Workflow and toolchain requirements

lucian.pricop · 29 May 2020 06:52

Here’s a proposed workflow:

The user runs a search and displace command from the console or from the interface (assuming interface for users, CLI would be for the scripted process where search and displace operations are pre-determined)
The user specifies an input document or documents for markup and a list of operations to be run
ingest : searchanddisplace opens document copy and runs “ingest” on it to extract text
privacy shield : document(s) get stripped of metadata
ocr : if there are images in document (including if the document is a scanned pdf) ingest will run ocr on them to extract text
font detection : ingest runs font detection on images
UI to create search/displace operations (optional in workflow, probably used in initial runs)
tagging : searchanddisplace will run tagging depending on each operation (searching part)
UI to review effect of search (and displace) operations (optional in workflow, probably used in initial runs)
displace : searchanddisplace will run displacement operations on tags found previously depending on each operation (displace part)
output : searchanddisplace will save the resulting text in preferred output format e.g. ODT, PDF, md document, with stages reconstructing original document as near as possible, including use of matching fonts (or free equivalents), reinserting structures, images (redacted as needed) etc… Reconstruction to highest level the option for use when redacting to share.

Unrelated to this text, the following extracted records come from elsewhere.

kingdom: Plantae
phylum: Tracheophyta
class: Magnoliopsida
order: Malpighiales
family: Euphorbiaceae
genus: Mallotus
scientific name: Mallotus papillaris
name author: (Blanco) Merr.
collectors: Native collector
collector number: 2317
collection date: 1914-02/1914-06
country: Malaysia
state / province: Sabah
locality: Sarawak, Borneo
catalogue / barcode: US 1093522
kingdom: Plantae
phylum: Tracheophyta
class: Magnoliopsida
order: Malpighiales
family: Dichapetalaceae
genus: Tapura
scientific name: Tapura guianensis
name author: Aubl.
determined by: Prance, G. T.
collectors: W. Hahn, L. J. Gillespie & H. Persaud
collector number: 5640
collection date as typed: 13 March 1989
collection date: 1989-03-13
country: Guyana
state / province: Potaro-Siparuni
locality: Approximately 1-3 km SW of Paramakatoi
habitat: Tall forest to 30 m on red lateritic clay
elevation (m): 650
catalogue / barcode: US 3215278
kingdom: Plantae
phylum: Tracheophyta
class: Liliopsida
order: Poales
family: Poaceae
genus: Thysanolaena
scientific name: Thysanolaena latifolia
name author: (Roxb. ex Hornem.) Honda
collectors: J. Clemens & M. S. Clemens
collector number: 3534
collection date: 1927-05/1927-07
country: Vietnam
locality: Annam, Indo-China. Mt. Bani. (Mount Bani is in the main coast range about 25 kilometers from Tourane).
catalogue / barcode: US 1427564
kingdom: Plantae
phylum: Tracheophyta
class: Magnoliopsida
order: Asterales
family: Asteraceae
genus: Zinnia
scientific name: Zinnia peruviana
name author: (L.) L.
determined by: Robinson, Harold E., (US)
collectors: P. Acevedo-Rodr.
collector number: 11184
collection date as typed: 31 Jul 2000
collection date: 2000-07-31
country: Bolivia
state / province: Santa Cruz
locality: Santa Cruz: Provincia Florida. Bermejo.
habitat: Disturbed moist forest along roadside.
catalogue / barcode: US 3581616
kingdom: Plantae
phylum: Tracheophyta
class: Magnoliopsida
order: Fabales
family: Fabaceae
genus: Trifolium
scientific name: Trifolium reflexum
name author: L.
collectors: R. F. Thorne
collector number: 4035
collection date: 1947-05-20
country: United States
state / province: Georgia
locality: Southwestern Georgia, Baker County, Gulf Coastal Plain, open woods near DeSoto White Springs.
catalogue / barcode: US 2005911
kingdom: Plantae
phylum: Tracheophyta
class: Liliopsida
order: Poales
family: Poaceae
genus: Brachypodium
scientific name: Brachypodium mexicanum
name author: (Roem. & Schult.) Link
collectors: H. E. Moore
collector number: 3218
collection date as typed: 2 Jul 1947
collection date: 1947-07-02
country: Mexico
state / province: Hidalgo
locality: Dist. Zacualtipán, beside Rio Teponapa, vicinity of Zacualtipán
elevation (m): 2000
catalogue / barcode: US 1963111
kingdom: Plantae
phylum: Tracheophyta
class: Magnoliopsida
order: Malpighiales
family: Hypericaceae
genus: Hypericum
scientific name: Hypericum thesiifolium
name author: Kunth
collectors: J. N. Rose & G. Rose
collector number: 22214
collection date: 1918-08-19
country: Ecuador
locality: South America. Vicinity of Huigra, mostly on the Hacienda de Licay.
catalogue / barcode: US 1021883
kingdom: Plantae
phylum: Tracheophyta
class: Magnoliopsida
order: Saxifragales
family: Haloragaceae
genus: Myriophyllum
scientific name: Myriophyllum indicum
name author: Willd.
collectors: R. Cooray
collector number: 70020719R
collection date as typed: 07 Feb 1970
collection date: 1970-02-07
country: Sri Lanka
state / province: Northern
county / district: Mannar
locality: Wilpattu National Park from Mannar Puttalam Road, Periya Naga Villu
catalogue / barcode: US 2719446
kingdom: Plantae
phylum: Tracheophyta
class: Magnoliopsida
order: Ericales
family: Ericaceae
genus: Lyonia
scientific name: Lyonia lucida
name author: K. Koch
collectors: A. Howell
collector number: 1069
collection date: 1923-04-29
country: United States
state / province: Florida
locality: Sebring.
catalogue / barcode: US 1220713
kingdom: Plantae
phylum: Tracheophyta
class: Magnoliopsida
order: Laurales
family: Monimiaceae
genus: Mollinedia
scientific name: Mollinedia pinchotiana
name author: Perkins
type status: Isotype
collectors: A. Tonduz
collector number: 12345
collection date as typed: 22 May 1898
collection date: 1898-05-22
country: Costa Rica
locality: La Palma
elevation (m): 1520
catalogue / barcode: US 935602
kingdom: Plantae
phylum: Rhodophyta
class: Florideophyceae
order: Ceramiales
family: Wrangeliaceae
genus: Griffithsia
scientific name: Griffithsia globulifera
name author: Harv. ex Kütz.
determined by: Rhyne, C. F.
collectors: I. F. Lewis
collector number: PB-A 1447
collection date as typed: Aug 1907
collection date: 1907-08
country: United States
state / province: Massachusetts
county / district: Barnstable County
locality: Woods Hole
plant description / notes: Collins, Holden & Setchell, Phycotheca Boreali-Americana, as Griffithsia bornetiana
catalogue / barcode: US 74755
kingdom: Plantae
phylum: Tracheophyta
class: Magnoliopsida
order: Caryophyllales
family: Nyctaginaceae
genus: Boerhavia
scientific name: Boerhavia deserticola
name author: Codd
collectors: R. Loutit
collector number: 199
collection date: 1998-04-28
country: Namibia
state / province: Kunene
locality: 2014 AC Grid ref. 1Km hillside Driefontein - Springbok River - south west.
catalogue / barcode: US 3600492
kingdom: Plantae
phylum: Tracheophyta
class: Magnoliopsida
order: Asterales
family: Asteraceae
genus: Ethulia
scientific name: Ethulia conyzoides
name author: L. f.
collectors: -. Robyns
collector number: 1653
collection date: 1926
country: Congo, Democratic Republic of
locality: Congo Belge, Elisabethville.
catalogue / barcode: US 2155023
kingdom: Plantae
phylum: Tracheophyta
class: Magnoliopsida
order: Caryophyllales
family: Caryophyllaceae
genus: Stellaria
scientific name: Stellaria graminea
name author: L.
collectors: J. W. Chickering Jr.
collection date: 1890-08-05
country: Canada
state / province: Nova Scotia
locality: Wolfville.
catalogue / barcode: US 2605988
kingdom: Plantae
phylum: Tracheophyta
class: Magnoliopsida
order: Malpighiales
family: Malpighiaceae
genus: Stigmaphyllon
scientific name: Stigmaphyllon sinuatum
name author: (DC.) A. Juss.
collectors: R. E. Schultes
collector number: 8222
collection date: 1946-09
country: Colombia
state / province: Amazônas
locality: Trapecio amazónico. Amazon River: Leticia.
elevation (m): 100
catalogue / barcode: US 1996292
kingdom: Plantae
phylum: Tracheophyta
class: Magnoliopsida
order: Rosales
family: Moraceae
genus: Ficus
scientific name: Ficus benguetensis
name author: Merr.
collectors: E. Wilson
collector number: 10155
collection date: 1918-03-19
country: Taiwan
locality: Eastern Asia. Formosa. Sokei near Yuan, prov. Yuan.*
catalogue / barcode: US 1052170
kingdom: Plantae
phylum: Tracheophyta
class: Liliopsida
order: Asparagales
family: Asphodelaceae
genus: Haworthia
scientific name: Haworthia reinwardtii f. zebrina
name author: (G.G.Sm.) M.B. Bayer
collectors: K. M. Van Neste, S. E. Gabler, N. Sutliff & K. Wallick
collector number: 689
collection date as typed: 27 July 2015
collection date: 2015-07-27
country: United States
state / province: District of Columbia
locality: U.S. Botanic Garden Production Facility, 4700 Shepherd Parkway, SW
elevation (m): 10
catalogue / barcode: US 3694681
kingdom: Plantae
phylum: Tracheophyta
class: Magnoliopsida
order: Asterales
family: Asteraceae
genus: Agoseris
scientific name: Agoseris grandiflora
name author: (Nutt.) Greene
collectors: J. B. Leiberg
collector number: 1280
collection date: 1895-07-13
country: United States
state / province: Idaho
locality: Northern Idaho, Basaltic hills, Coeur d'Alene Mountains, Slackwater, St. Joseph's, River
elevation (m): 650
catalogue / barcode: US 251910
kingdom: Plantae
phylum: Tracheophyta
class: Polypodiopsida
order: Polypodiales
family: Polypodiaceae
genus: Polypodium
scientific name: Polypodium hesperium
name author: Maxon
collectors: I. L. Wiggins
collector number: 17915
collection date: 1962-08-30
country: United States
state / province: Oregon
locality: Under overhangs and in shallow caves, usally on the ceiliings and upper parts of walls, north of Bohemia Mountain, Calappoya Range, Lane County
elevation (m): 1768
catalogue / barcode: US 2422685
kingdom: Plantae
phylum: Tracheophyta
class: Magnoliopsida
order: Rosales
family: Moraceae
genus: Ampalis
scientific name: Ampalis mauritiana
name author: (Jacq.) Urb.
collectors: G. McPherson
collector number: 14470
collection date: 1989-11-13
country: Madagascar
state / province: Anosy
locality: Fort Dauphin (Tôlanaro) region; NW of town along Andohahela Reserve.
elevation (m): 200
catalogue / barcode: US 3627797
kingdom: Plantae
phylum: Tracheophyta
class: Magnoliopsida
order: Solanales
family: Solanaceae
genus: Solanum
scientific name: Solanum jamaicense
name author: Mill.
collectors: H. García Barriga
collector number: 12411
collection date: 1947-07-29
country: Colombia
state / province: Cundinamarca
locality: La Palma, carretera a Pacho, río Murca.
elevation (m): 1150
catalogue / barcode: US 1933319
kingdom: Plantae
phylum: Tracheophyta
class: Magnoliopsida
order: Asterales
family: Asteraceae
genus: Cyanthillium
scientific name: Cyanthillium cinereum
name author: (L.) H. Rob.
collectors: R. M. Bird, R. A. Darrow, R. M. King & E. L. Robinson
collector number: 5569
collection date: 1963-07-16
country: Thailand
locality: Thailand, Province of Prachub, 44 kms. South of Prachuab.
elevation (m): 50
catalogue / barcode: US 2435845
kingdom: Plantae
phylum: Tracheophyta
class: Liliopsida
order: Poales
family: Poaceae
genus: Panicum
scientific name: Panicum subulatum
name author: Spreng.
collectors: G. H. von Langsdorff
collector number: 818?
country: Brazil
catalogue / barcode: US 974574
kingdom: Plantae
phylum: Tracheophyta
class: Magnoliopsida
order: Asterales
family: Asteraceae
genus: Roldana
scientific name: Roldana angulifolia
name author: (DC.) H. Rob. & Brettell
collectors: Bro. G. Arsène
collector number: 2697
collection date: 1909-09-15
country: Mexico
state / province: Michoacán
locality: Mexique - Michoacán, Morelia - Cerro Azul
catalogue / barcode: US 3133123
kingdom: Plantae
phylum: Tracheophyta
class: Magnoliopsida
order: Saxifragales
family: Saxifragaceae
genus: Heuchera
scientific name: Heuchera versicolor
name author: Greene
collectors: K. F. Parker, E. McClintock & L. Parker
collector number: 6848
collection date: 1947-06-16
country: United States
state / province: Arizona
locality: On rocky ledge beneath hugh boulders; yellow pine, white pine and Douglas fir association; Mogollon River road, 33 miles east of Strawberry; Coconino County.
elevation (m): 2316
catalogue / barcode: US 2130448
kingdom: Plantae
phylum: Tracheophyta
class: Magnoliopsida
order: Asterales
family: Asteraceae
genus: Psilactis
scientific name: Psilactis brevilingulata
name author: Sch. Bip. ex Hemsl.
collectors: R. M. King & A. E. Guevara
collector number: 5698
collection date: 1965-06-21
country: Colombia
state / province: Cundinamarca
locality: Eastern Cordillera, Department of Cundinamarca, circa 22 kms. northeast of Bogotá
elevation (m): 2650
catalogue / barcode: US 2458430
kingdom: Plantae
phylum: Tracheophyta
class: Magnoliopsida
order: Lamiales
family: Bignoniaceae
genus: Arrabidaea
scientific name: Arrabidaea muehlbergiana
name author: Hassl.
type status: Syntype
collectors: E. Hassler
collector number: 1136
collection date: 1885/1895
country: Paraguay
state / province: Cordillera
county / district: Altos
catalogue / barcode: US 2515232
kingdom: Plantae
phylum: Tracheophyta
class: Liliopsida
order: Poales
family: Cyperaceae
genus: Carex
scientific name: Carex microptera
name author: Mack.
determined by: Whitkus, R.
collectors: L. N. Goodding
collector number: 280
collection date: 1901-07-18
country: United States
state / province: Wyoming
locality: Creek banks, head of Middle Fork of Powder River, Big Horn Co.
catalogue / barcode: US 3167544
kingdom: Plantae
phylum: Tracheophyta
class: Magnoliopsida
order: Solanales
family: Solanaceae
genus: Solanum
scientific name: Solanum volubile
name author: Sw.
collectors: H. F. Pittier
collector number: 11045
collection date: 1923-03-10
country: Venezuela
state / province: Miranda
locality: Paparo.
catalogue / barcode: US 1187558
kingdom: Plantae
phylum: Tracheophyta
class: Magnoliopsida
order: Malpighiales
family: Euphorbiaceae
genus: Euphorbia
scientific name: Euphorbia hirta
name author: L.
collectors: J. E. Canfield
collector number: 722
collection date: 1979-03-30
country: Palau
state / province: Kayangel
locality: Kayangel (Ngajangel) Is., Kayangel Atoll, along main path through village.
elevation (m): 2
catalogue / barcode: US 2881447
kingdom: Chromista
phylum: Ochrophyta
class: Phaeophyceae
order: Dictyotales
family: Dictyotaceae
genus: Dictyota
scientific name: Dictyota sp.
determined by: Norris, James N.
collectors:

anon13131114 · 4 June 2020 06:26

I think for this we could make our own api/library:

First step generates our “Labeled font data set” as described here by using most common/used fonts.
Second using our trained module to detect the fonts from images/documents by using a neuronal network as describe on the same website here.

lucian.pricop · 4 June 2020 10:54

That sounds promising

putt1ck · 18 June 2021 07:40

I think we should write this up as a future feature of interest, but identifying fonts from OCR text is not a core feature. This might be useful though https://github.com/robinreni96/Font_Recognition-DeepFont

If we can see a way to get basic font recognition e.g. serif, sans serif, courier, “handwriting font” with minimal effort that would be useful, but the most important part of the OCR side is accuracy.